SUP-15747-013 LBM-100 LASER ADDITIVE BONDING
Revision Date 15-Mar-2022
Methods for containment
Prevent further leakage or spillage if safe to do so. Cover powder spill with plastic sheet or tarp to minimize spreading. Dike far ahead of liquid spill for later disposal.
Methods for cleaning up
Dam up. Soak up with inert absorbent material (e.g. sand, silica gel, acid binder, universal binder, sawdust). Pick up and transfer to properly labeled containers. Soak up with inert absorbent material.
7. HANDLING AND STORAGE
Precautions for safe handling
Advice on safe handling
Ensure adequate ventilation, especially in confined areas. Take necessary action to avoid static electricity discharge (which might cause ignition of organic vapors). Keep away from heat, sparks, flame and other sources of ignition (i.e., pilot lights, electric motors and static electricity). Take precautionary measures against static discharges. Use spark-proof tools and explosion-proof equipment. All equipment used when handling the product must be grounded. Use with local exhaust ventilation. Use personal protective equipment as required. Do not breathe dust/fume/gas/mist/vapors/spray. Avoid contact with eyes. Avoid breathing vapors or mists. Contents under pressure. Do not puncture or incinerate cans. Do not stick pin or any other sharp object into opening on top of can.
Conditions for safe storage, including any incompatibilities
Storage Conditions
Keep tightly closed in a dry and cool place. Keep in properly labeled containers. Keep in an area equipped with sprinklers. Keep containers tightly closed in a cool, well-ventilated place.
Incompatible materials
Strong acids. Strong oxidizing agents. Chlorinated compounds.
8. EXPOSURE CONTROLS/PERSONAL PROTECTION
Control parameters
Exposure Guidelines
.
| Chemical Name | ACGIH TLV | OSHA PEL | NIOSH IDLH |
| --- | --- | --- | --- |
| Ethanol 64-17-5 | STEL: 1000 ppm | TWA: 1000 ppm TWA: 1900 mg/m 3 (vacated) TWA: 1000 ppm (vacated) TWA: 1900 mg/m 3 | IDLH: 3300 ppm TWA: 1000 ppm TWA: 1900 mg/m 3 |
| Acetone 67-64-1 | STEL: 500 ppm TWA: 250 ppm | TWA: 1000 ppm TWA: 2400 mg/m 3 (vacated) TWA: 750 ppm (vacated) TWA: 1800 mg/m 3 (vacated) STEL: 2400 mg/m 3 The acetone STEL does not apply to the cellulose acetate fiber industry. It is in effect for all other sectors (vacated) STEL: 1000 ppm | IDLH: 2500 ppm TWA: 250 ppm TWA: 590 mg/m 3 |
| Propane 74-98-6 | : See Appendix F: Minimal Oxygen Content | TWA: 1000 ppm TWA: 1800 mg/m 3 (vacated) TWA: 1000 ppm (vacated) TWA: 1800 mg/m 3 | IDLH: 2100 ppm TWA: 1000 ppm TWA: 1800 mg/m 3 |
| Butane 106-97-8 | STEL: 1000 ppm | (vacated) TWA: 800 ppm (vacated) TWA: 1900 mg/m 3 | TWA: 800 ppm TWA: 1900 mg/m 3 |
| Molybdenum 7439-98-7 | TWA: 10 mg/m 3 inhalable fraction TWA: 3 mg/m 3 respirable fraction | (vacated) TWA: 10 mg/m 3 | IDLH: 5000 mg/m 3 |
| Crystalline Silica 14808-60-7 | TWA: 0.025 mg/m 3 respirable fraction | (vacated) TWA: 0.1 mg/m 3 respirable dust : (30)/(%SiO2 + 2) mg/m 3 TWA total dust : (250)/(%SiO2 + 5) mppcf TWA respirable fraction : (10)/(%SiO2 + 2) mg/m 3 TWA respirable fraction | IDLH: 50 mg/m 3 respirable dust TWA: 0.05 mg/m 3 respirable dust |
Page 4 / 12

■ ■ ■ ■ ■ ■ ■

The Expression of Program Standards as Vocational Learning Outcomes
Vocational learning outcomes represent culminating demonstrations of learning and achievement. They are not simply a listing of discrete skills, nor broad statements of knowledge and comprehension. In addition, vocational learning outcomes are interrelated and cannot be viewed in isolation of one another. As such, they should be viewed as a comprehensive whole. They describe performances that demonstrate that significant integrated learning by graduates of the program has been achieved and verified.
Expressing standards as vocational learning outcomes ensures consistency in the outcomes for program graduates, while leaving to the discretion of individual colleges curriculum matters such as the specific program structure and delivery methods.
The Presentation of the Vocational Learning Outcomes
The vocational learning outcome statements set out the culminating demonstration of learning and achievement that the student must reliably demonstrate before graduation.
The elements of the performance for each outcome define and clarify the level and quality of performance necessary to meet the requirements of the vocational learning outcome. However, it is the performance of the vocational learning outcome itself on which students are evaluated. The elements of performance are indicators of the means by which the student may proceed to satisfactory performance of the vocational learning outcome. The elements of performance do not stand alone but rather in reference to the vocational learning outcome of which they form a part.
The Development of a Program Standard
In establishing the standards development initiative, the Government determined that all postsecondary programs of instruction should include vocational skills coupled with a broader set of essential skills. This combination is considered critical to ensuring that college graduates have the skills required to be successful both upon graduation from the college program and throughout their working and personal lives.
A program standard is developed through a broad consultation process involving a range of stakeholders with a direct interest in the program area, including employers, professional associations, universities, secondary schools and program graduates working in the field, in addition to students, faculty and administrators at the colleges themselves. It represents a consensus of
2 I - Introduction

■ ■ ■ ■ ■ ■ ■

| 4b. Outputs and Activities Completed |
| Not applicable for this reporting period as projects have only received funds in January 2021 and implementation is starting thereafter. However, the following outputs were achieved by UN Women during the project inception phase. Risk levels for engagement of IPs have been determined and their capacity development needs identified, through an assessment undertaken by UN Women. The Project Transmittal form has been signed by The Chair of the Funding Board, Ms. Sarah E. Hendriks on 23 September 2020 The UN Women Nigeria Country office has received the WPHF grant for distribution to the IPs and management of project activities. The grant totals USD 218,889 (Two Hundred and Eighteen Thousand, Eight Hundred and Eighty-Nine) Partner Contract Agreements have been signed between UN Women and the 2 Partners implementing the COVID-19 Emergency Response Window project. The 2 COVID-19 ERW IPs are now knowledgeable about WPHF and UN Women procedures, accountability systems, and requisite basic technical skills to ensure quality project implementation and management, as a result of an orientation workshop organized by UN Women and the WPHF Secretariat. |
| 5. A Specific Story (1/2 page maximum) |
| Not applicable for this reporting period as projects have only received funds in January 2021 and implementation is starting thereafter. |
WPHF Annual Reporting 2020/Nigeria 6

■ ■ ■ ■ ■ ■ ■

§ **REQUIREMENT**: State the number of lines above that include "from", and nothing further.

§ **RESPONSE AREA**: 2